Gli schieramenti si stanno formando.
Sono sei le Federazioni Nazionali che hanno ufficialmente dichiarato il loro boicottaggio ai Mondiali femminili in programma a New Delhi (India) dal 15 al 31 marzo.
Stati Uniti, Irlanda, Gran Bretagna, Repubblica Ceca, Svezia e Canada hanno aperto il fronte della protesta nei confronti dell’International Boxing Association.
Dura la presa di posizione del presidente canadese Ryan O’Shea.
“Il messaggio che dobbiamo dare deve essere forte. Non possiamo accettare che Russia e Bielorussia siano presenti con le loro squadre nazionali. Non possiamo accettare il modo di operare dell’IBA. Il nostro obiettivo è la partecipazione all’Olimpiade di Parigi 2024, per questo parteciperemo ai Giochi Panamericani di Santiago del Cile dal 20 ottobre al 5 novembre, è quello per noi il torneo più importante dell’anno”.
Canada, Stati Uniti, Repubblica Ceca, Svezia e Irlanda boicotteranno anche i Mondiali maschili, in calendario in Uzbekistan dall’1 al 14 maggio.
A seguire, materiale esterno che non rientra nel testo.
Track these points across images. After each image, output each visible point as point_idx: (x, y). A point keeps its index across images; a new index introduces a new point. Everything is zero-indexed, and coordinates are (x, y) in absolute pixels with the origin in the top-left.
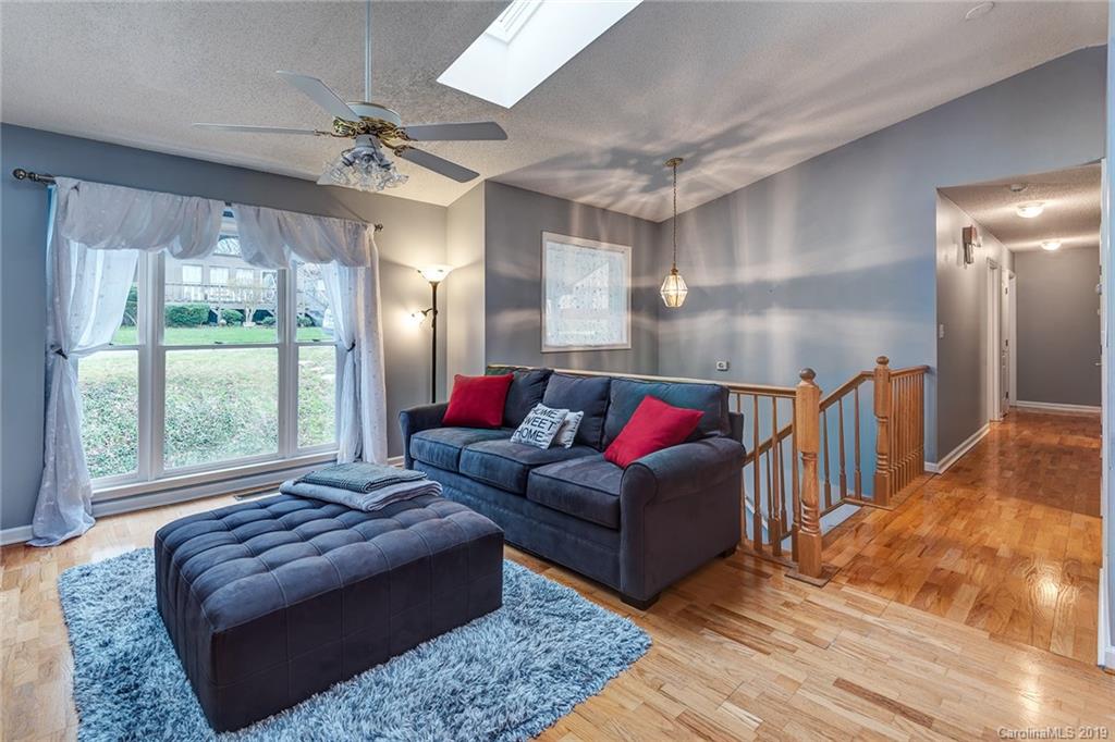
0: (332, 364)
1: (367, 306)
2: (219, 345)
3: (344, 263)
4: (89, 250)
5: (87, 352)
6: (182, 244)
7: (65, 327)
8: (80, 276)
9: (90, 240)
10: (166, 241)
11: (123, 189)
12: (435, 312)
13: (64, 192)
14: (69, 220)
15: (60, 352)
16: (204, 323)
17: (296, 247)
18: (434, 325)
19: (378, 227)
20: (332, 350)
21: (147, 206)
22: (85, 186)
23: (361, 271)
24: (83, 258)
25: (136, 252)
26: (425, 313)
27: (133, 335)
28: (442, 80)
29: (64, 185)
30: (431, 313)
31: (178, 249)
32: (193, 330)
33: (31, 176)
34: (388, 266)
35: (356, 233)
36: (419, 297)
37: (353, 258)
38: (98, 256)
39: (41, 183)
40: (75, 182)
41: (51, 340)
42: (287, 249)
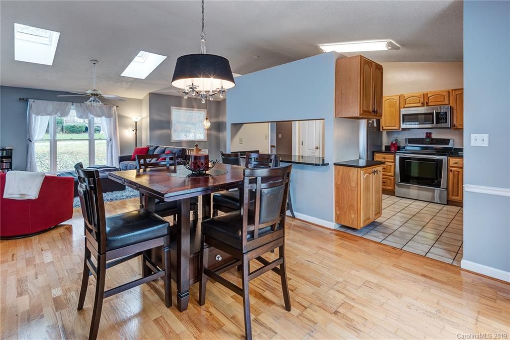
0: (105, 145)
1: (113, 129)
2: (71, 140)
3: (106, 117)
4: (37, 116)
5: (36, 141)
6: (60, 114)
7: (31, 135)
8: (35, 122)
9: (37, 114)
10: (56, 113)
11: (45, 101)
12: (136, 130)
13: (31, 103)
14: (32, 109)
15: (30, 141)
16: (83, 132)
17: (91, 113)
18: (136, 134)
19: (117, 107)
20: (105, 141)
21: (51, 105)
22: (36, 101)
23: (112, 119)
24: (35, 118)
25: (49, 116)
26: (133, 131)
27: (48, 136)
28: (122, 75)
29: (31, 101)
30: (135, 131)
31: (59, 115)
32: (79, 134)
33: (23, 99)
34: (121, 117)
35: (110, 108)
36: (132, 126)
37: (109, 116)
38: (39, 117)
39: (26, 101)
40: (33, 100)
41: (28, 138)
42: (89, 114)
La Gran Bretagna non si è ancora pronunciata sulla sua partecipazione a questo torneo.
Umar Kremlev, presidente dell’IBA ha definito “iene o sciacalli” coloro che si comportano in questo modo e ha invitato i pugili di queste nazioni a ribellarsi, promettendo aiuti finanziari e logistici a tutti coloro che vorranno partecipare ai Mondiali, nonostante il boicottaggio delle loro Federazioni.
Un invito alla rivolta, insomma.
Il CIO ha detto di considerare positivamente l’ipotesi di partecipazione dei pugili russi e bielorussi ai Giochi, ma in forma individuale. Senza inni, bandiere e denominazione.
L’IBA ha tolto ogni limite, Bielorussia e Russia saranno presenti alle sue competizioni.
Il fronte si è dunque spaccato. Ero certo si sarebbe arrivati a questo punto.
Da una parte chi accetta la gestione IBA. Soldi e tornei, ma niente Olimpiadi.
Dall’altra chi resta concentrato sull’evento più importante del quadriennio, i Giochi.
L’IBA da una parte cerca di adulare gli atleti, dall’altra minaccia le Federazioni nazionali.
L’accusa è di avere violato il Codice Disciplinare ed Etico dell’International Boxing Association in almeno cinque articoli: 19. denigrazione della reputazione e degli interessi dell’IBA; 24. incitamento al boicottaggio di un torneo; 27. rifiuto o ritardata partecipazione al torneo stesso; 39. neutralità e lealtà; 49. discriminazione e diffamazione fuori torneo.
“Le sanzioni saranno pesanti” annuncia Kremlev.
La risposta arriva ancora una volta da Ryan O’Shea: “Il CIO ha tolto la boxe dal programma dei Giochi di Los Angeles 2028, a meno che non veda un serio cambiamento a livello di governance. Ecco perché le Federazioni Nazionali hanno cominciato a prendere posizione, boicottando i tornei mondiali”.
E l’Italia?
Ho già risposto a questa domanda, ripeto quando già scritto.
La scelta è scontata, può comportarsi in un solo modo.
È legata a un organismo governativo da rapporti finanziari. Il 76% dei contributi che arrivano alla FPI provengono da Sport e Salute.
È legata al CONI da legami di territorio e di gestione. Il 51% dei contributi arriva perché destinato ai Probabili Olimpici e all’attività di alto livello.
È legata a CONI e Sport e Salute da legami politici.
Scegliere l’IBA significherebbe dire addio alle Olimpiadi, ai contributi, alla salvaguardia politica, all’integrazione nello sport nazionale italiano.
È quindi fin troppo chiaro che la Federazione Pugilistica Italiana sarà sempre e solo da una parte, quella del Comitato Olimpico Internazionale.
Magari potrebbe manifestare ufficialmente la propria posizione.
Stati Uniti, Canada, Gran Bretagna, Repubblica Ceca, Irlanda si sono esposte. Ora tocca alle altre dire da che parte vogliono stare.